How is Gluten Digested?
To fully understand gluten-intolerance, it is necessary to have an understanding of how gluten is digested. Then, how that digestion results in pain.
In the gut, protein digesting enzymes are secreted (1). These enzymes will come from the stomach, walls of the small intestine, and the pancreas (2,3). With most proteins, enzymes break down the protein into single amino acids, or small di- or tri- amino acids (4).
Glutenin, the first protein in the gluten-matrix, is digested by these enzymes easily because it is a long protein with a great amount of surface area for the enzymes to attach and degrade (5). However, Gliadin, the other protein, is a densely packed protein with a low surface area to volume ratio (6, 7), making it difficult for enzymes to encounter. In addition, gliadin protein has a large amount of amino acids that are especially difficult to digest. These difficult to digest amino acids are proline and glutamine (8).
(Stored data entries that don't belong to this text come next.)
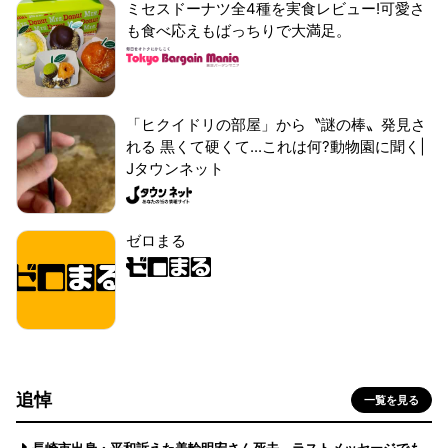
ミセスドーナツ全4種を実食レビュー!可愛さ
も食べ応えもばっちりで大満足。
「ヒクイドリの部屋」から〝謎の棒〟発見さ
れる 黒くて硬くて...これは何?動物園に聞く|
Jタウンネット
ゼロまる
追悼
一覧を見る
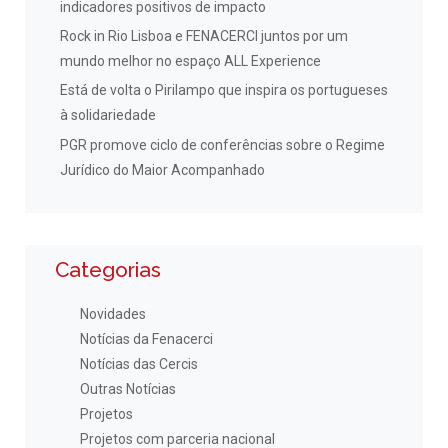
indicadores positivos de impacto
Rock in Rio Lisboa e FENACERCI juntos por um
mundo melhor no espaço ALL Experience
Está de volta o Pirilampo que inspira os portugueses
à solidariedade
PGR promove ciclo de conferências sobre o Regime
Jurídico do Maior Acompanhado
Categorias
Novidades
Notícias da Fenacerci
Notícias das Cercis
Outras Notícias
Projetos
Projetos com parceria nacional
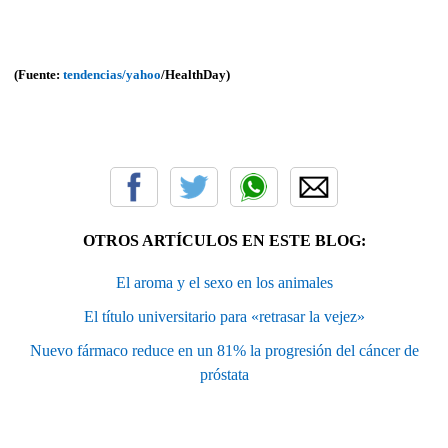
(Fuente:
tendencias/yahoo
/HealthDay)
OTROS ARTÍCULOS EN ESTE BLOG:
El aroma y el sexo en los animales
El título universitario para «retrasar la vejez»
Nuevo fármaco reduce en un 81% la progresión del cáncer de
próstata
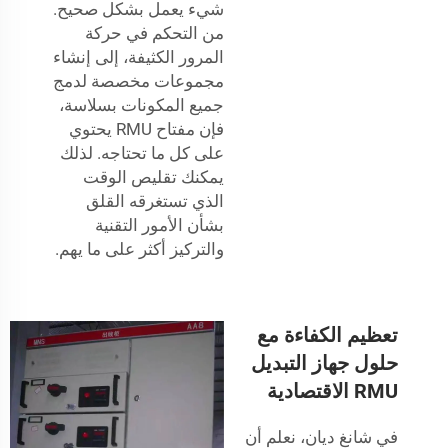
شيء يعمل بشكل صحيح.
من التحكم في حركة
المرور الكثيفة، إلى إنشاء
مجموعات مخصصة لدمج
جميع المكونات بسلاسة،
فإن مفتاح RMU يحتوي
على كل ما تحتاجه. لذلك
يمكنك تقليص الوقت
الذي تستغرقه القلق
بشأن الأمور التقنية
والتركيز أكثر على ما يهم.
تعظيم الكفاءة مع
حلول جهاز التبديل
RMU الاقتصادية
في شانغ ديان، نعلم أن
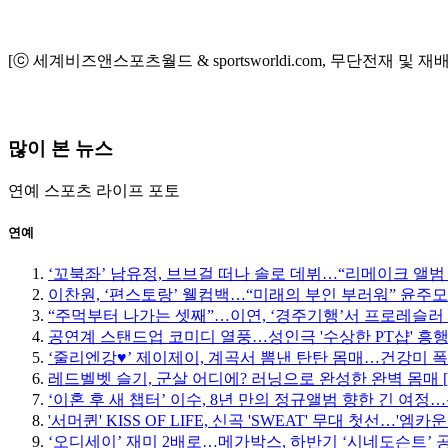
[ⓒ 세계비즈앤스포츠월드 & sportsworldi.com, 무단전재 및 재
많이 본 뉴스
연예
스포츠
라이프
포토
연예
‘꼬북좌’ 남유정, 브브걸 떠나 솔로 데뷔…“리메이크 앨범
이찬원, ‘편스토랑’ 웰컴백…“미래의 부인 부러워” 윤주
“주먹부터 나가는 셋째”…이연, ‘경주기행’서 프로레슬러
공연계 스탠드업 코미디 열풍…성인극 '수상한 PT샵' 흥
‘줄리엔강♥’ 제이제이, 계곡서 뽐낸 탄탄 몸매…건강미 폭
레드벨벳 슬기, 군살 어디에? 러닝으로 완성한 완벽 몸매 
‘이혼 후 새 챕터’ 이수, 8년 만의 정규앨범 향한 긴 여
'서머퀸' KISS OF LIFE, 신곡 'SWEAT' 무대 첫선…'엠
‘오디세이’ 재미 2배로…메가박스, 하반기 ‘시네도슨트’ 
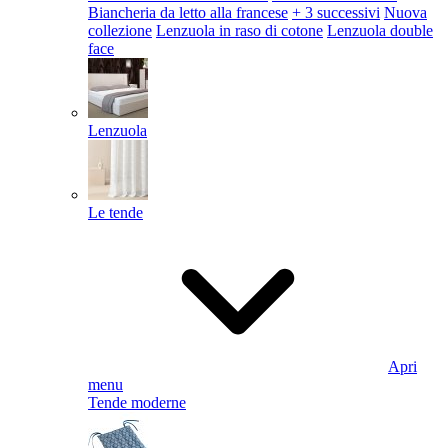
Biancheria da letto alla francese
+ 3 successivi
Nuova
collezione
Lenzuola in raso di cotone
Lenzuola double
face
Lenzuola
Le tende
Apri
menu
Tende moderne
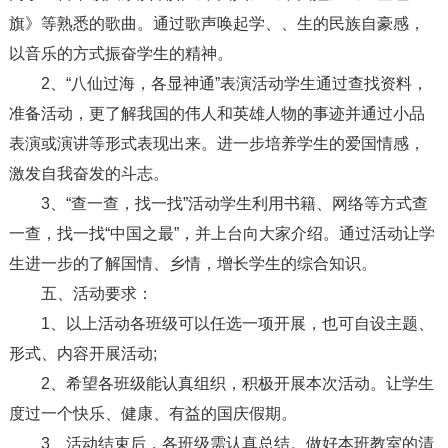
旗》等熟悉的歌曲。通过歌声唤起学、、生的民族自豪感，
以音乐的方式振奋学生的精神。
2、“八仙过海，各显神通”表演活动学生通过查找资料，
准备活动，更了解我国的伟人和英雄人物的事迹并通过小品
表演或演讲等形式表现出来。进一步培养学生的爱国情感，
激发自我奋发的斗志。
3、“查一查，找一找”活动学生利用书籍、网络等方式查
一查，找一找“中国之最”，并上台向大家介绍。通过活动让学
生进一步的了解国情、乡情，增长学生的综合知识。
五、活动要求：
1、以上活动各班级可以任选一项开展，也可自设主题、
形式、内容开展活动;
2、希望各班级能认真组织，积极开展本次活动。让学生
度过一个快乐、健康、有益的国庆假期。
3、活动结束后，各班级需认真总结。做好本班教室的清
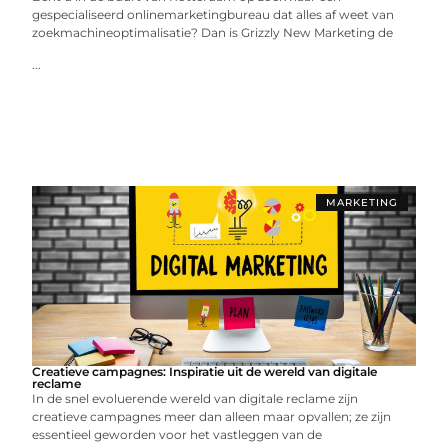
gespecialiseerd onlinemarketingbureau dat alles af weet van
zoekmachineoptimalisatie? Dan is Grizzly New Marketing de
...
MARKETING
Creatieve campagnes: Inspiratie uit de wereld van digitale
reclame
In de snel evoluerende wereld van digitale reclame zijn
creatieve campagnes meer dan alleen maar opvallen; ze zijn
essentieel geworden voor het vastleggen van de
As such, naturally occurring protein digesting enzymes have difficulty degrading gliadin (9). Due to the difficulty protein-digesting enzymes have with gliadin, gluten is digested into long amino acid chains, called oligopeptides, rather than the di- or tri-amino acids that otherwise occur with normal protein digestion.
As observed through antibody assays, an inflammatory response is created during gluten digestion because of these oligopeptides (10). The body mounts an attack on gliadin, degraded gliadin, and the enzyme that helps in gliadin digestion, transglutaminase (11), as observed through diagnostic antibody assays (12) . This inflammatory response is not localized to the small intestine, but, rather, it is a systemic inflammation response, as identified by human sera antibody levels (13).
Therefore, gluten results in pain to a gluten-intolerant individual because of the systemic inflammation resulting from the difficulty that protein digesting enzymes have with the gliadin, and other members of the prolamin family of grain proteins.